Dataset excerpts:

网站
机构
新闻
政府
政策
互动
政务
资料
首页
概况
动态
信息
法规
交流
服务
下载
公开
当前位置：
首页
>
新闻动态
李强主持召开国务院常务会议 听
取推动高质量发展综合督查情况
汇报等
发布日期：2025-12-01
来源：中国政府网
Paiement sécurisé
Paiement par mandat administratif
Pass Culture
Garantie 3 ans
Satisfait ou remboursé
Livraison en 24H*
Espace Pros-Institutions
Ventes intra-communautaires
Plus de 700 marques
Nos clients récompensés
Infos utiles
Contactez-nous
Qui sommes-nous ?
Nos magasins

==

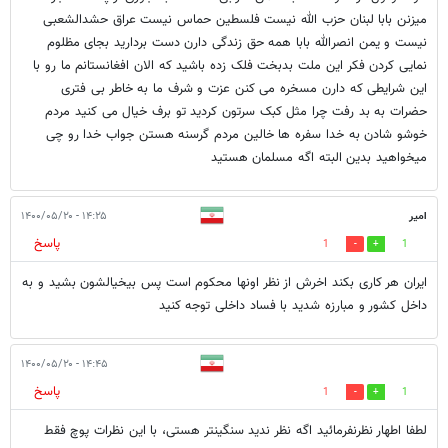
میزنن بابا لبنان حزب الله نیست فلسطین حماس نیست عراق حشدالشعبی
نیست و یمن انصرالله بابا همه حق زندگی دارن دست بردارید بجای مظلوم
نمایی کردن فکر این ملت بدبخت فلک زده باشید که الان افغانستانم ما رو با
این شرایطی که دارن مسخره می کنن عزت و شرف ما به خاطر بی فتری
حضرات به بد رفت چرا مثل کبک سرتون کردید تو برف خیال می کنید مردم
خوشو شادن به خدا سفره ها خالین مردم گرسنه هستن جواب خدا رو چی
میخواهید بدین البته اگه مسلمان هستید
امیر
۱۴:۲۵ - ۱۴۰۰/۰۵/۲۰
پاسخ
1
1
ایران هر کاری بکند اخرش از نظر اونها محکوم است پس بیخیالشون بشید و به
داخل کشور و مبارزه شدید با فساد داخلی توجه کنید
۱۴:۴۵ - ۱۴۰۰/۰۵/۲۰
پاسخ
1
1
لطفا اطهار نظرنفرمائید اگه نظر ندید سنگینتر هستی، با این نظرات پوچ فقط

EXERCISE AIM:
Retype, with no changes, the part that opens with the line containing "میزنن بابا لبنان" and closes with the line containing "این شرایطی که", including both of those lines.

TASK RESPONSE:
میزنن بابا لبنان حزب الله نیست فلسطین حماس نیست عراق حشدالشعبی
نیست و یمن انصرالله بابا همه حق زندگی دارن دست بردارید بجای مظلوم
نمایی کردن فکر این ملت بدبخت فلک زده باشید که الان افغانستانم ما رو با
این شرایطی که دارن مسخره می کنن عزت و شرف ما به خاطر بی فتری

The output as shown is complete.